Despite putting in place the new $9 billion a year tax, the government will still manage to lose money on it. They will still manage to run a deficit on it, as only they can do. Once they have churned all that money around through their giant new bureaucratic arrange­ments and they have spit it out to those they think most worthy, not only will they leave millions of Australian households worse off and thousands of Australian businesses of all sizes struggling and thousands of Australian jobs in jeopardy and send billions of dollars overseas for the purchase of carbon permits but also eventually they will increase the size of the deficit to fund all of this activity. That is the madness of the scheme they are proposing. It is the madness of the scheme that will be debated in this place during the second half of the year.

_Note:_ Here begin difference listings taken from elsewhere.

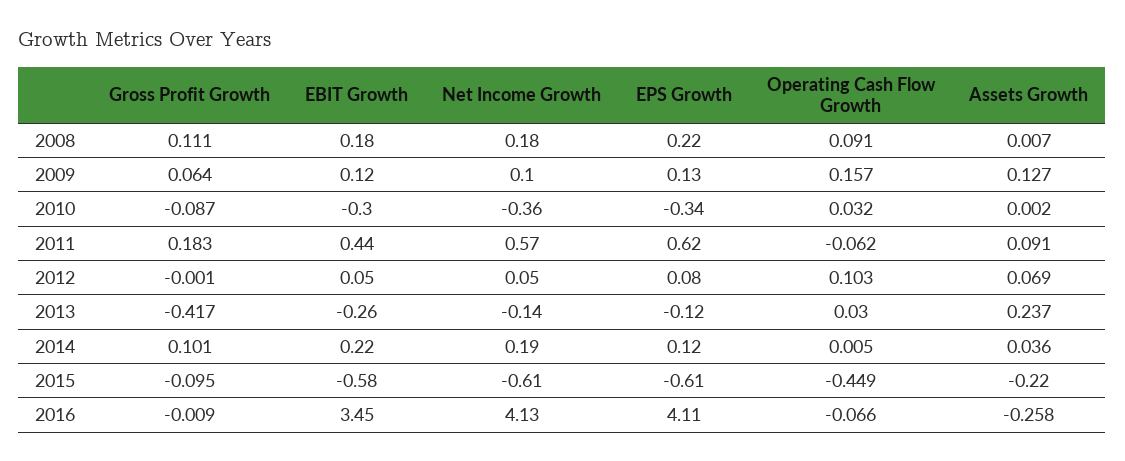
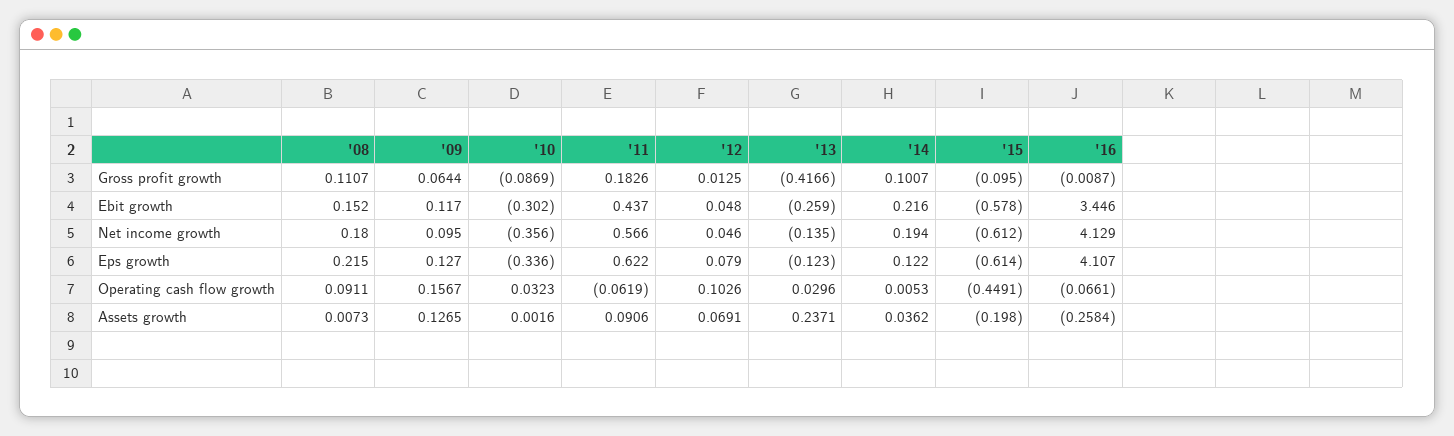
EBIT Growth, 2008: 0.18 -> 0.152
Gross Profit Growth, 2012: -0.001 -> 0.0125
Assets Growth, 2015: -0.22 -> -0.198

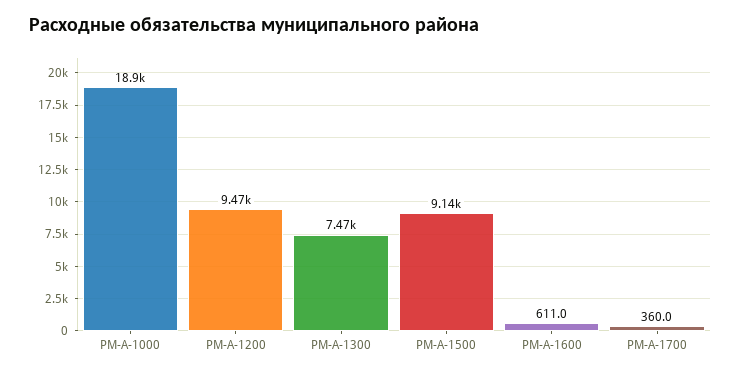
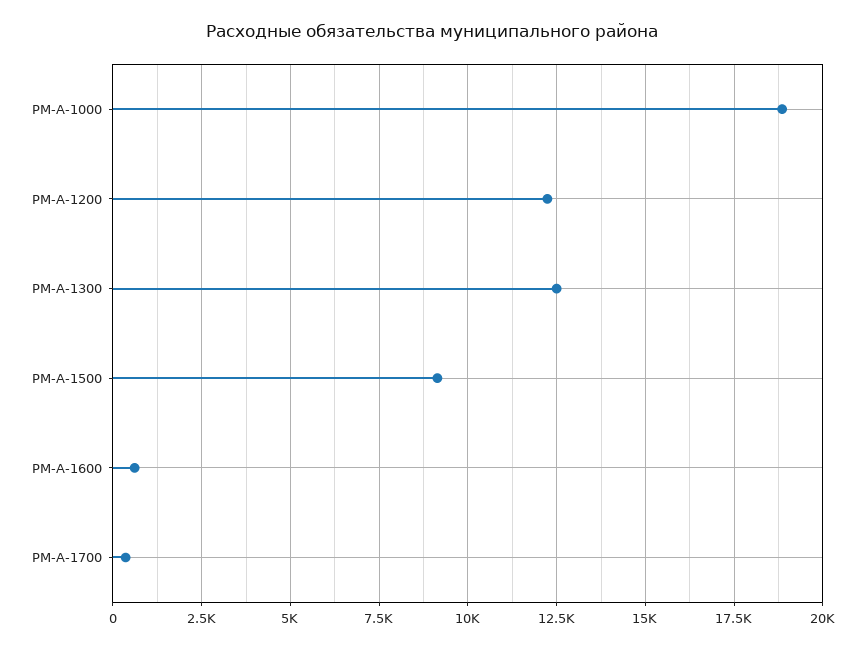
РМ-А-1200: 9470 -> 12250
РМ-А-1300: 7470 -> 12500

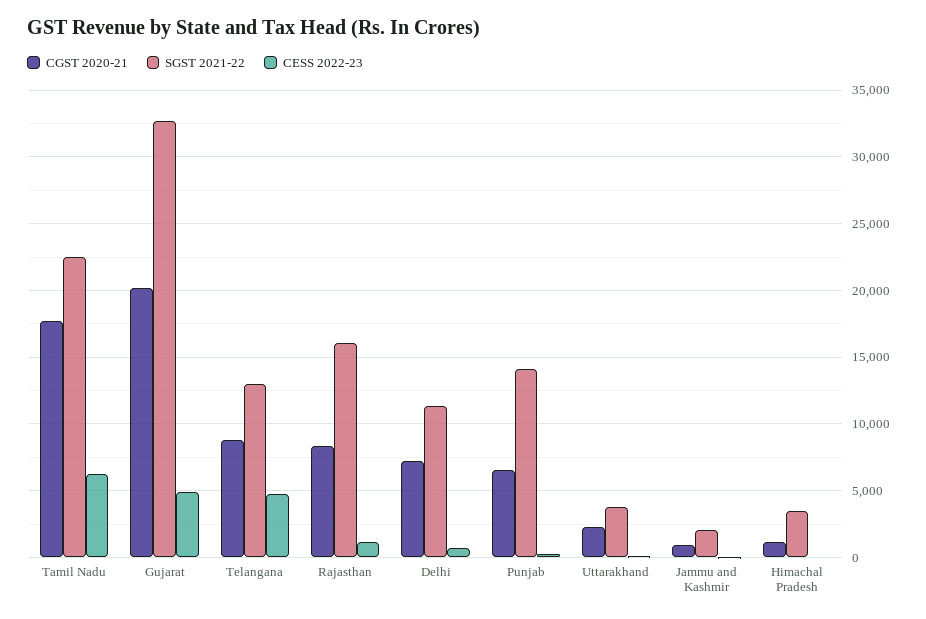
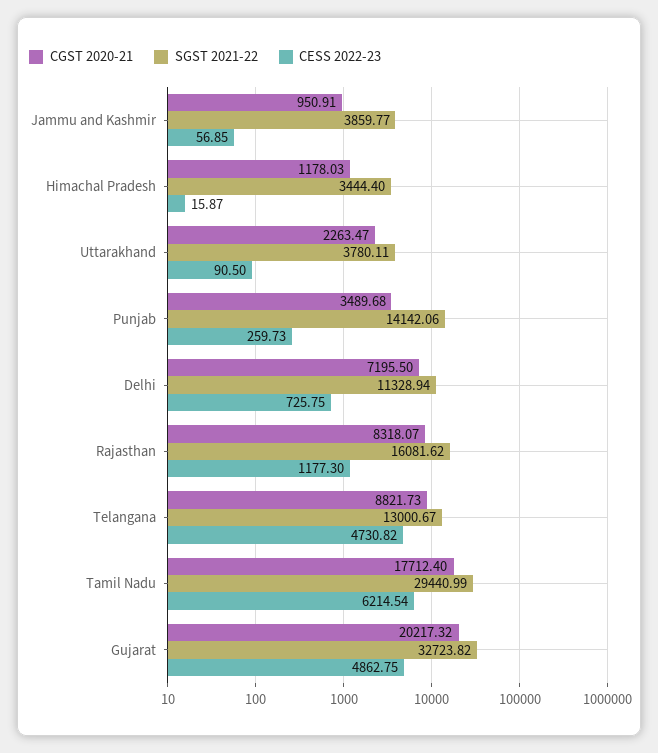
SGST 2021-22, Tamil Nadu: 22500 -> 29440.99
CGST 2020-21, Punjab: 6500 -> 3489.68
SGST 2021-22, Jammu and Kashmir: 2000 -> 3859.77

We think that it makes no sense at all to agree that the review of the Carbon Farming Initiative should be undertaken by a yet-to-be-established, yet-to-be-proven, yet-to-be-tasked, yet-to-be-staffed regulatory body—an authority which is yet to be given the time to establish their expertise and which is part of this carbon tax money-go-round and part of this great big new $400 million expenditure in bureaucracy by this govern­ment. It is particularly ridiculous to do so when the skills are already there in existing agencies to do the job properly. The skills are there in CSIRO to provide a rigorous and thorough examination of the scientific issues in the carbon farming legislation, the matters of permanence we have just debated, the impact on the water tables and water flows, the impact on biodiversity that we have debated already and the environmental and scientific impact. Quite clearly, CSIRO already has the skills and expertise to undertake the review we are talking about in best practice regulation, in lowest cost regulation, in ensuring that this scheme does not have perverse or adverse consequences to overall abatement targets and measures and in ensuring that, should the carbon tax have gotten through, it operates in a sensible way with the carbon tax regime. We think that obviously the policy skills and the independence of the Productivity Com­mission is equally the right place and has those skills already in place to be able to deliver on this.

Why on earth you would propose sending it off for review by an untested, unknown, unestablished authority is beyond me. This is a very sensible amendment of Senator Xenophon's. It will ensure that the most able people to provide the most independent of advice and review are the ones who do so and give advice back to the government. That is why we support this. It is very disappointing to hear not just that the government will not be supporting it but equally that the Greens will not be supporting it. I would have thought that they would want to see the type of rigour and robust approach that we know CSIRO and the Productivity Commission can achieve. I would have hoped that they would have seen the wisdom in this. Frankly, I believe that at one stage in another parliament they would have, but they now are in a situation where most of the detail on these things is probably worked out behind closed doors with the government. Most of the agreement on 'We'll let you have this amendment but we don't want to see any of the other amendments go through' is done behind closed doors with the government rather than, as perhaps they once did, going through and seeing sensible amendments for what they are and then supporting sensible amendments, particularly sensible amendments like this one that only go to improving the long-term integrity, credibility and operation of this carbon farming scheme. It is an amendment that should be supported and it is a disappoint­ment to see that it does not appear to have the numbers in chamber to enjoy support.